Innovative waterway vessel touted to deliver savings for shippers while revolutionizing freight movement.
Litrico presented information about container on vessel (COV) innovations at two St. Louis Regional Freightway Industry Forums in late August. He said shippers could save between 30 percent to 40 percent over other intermodal alternatives by using patented vessels capable of carrying mass quantities of containerized freight on an all-water route connecting ports in the St. Louis region to others in the Midwest and to the lower Mississippi River — and ultimately to Asia and Europe.
The expansion of the Panama Canal opened the door to an all-water route into the Midwest. The widened canal now can accommodate vessels up to 18,000 TEUs.
An all-water route for bigger vessels to access the heartland of America from the Gulf of Mexico would come via the planned Plaquemines Port container terminal.

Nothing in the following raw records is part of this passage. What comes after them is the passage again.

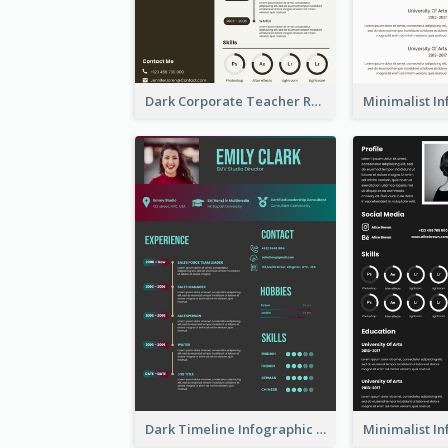
Dark Corporate Teacher Resume
Dark Timeline Infographic Resume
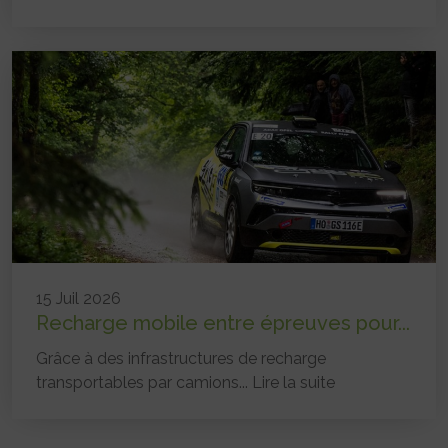
15 Juil 2026
Recharge mobile entre épreuves pour...
Grâce à des infrastructures de recharge
transportables par camions...
Lire la suite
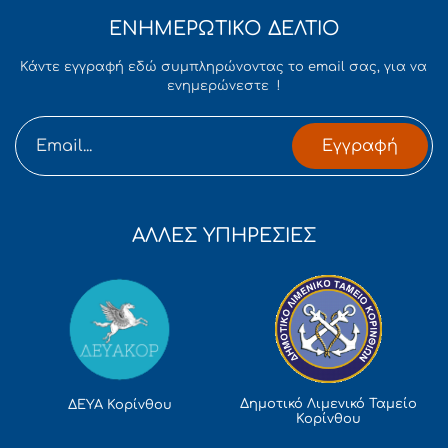
ΕΝΗΜΕΡΩΤΙΚΟ ΔΕΛΤΙΟ
Κάντε εγγραφή εδώ συμπληρώνοντας το email σας, για να
ενημερώνεστε !
Εγγραφή
ΑΛΛΕΣ ΥΠΗΡΕΣΙΕΣ
Δημοτικό Λιμενικό Ταμείο
ΔΕΥΑ Κορίνθου
Κορίνθου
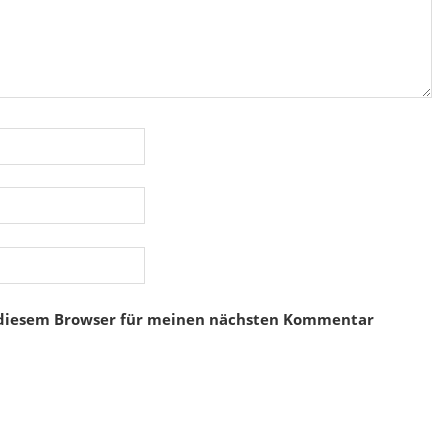
 diesem Browser für meinen nächsten Kommentar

“Cargo flows to the lowest cost, most efficient route, so all we had to do was build the lowest cost, most efficient route,” said Sandy Sanders, executive director of the Plaquemines Port Harbor and Terminal District (PPHTD).
PPHTD has memorandums of understanding in place with the St. Louis Regional Freightway and ports throughout the Midwest, as well as an agreement with American Patriot Holdings, the parent company of American Patriot Container Transport.

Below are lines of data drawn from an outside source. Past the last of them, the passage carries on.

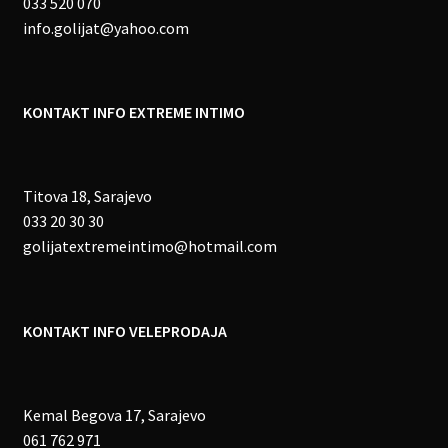
033 520 070
info.golijat@yahoo.com
KONTAKT INFO EXTREME INTIMO
Titova 18, Sarajevo
033 20 30 30
golijatextremeintimo@hotmail.com
KONTAKT INFO VELEPRODAJA
Kemal Begova 17, Sarajevo
061 762 971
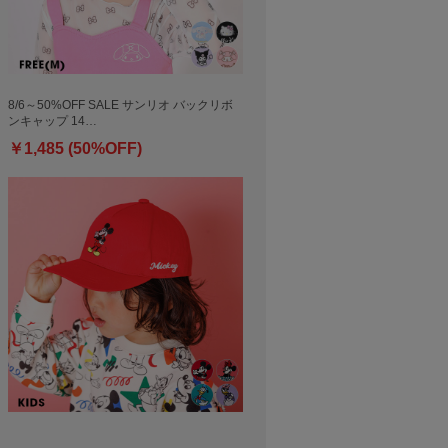
8/6～50%OFF SALE サンリオ バックリボ
ンキャップ 14…
￥1,485 (50%OFF)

“We’re going to revolutionize onward movement of cargo to the Midwest and from the Midwest to the world, utilizing the first interstate highway, the inland waterway system,” Sanders said.
Sanders and Litrico said the goal is to develop a hub-and-spoke transportation system for container transport vessel shipments from Plaquemines, at mile 50-55 on the Mississippi River south of New Orleans, to Midwest markets, which represent 40 percent of U.S. land area and 15 percent of the U.S. gross domestic product.

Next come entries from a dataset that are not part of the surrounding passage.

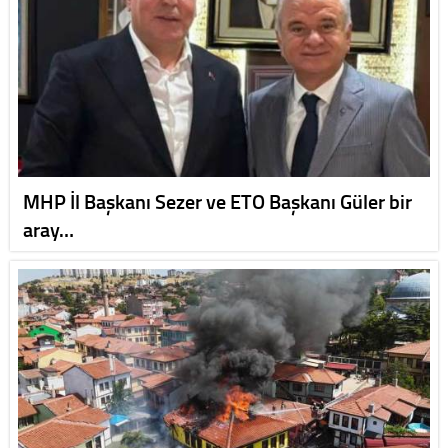
MHP İl Başkanı Sezer ve ETO Başkanı Güler bir
aray…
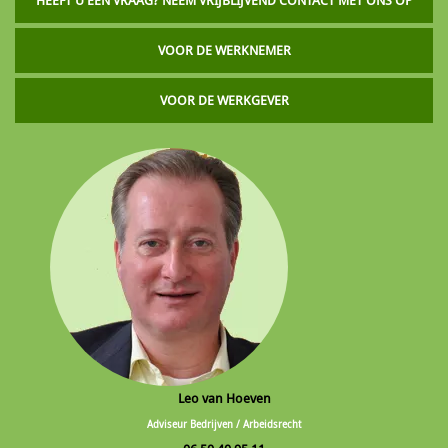
HEEFT U EEN VRAAG? NEEM VRIJBLIJVEND CONTACT MET ONS OP
VOOR DE WERKNEMER
VOOR DE WERKGEVER
Leo van Hoeven
Adviseur Bedrijven / Arbeidsrecht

They view this COV approach as a way to move a critical mass of containerized product significantly faster than container on barge (COB), resulting in lower landed transportation costs.
The American Patriot vessels that would be used to provide the COV service have patented features enabling high cargo payload and unprecedented upriver speeds. Litrico said American Patriot’s liner vessel will carry up to 2,500 containers at speeds of 13 miles per hour with virtually no wake, making round trips from Plaquemines to the St. Louis region possible in 10 days.
In contrast, COB transport, which moves at between 4 to 5 miles per hour on upriver trips, takes from 20 to 24 days.
American Patriot’s hybrid vessels would be a little smaller than current vessels and more nimble so that in addition to making direct trips between the Port of Plaquemines and Midwest ports along the Mississippi, they would connect with other ports on the tributary rivers above the locks and dams, picking up freight and supporting the hub-and-spoke system, according to Litrico.
Final engineering and designs are under way for the American Patriot vessels, which recently completed model testing in Germany.
Sanders said the new multimodal gateway terminal being built at the Port of Plaquemines will be capable of servicing 20,000-plus-TEU ships and accommodating eight unit trains right up to the dock.
The new terminal will feature modern terminal technology to expedite container throughput and be served by 15 150-gauge cranes, Sanders said.
Mike Steenhoek, executive director of the Soy Transportation Coalition, said, “What excites me about the APH model is that it allows these farmers to engage in the international marketplace without having to have huge economies of scale.
“A supply chain is more viable if you can have a robust inbound movement and a robust outbound movement. It’s encouraging that there’s so much interest from non-ag industries in this alternative,” Steenhoek said.
Sanders and Litrico said the next step to advance the COV effort is lining up cargo for the return trips, the trips back down the Mississippi River to the Gulf of Mexico.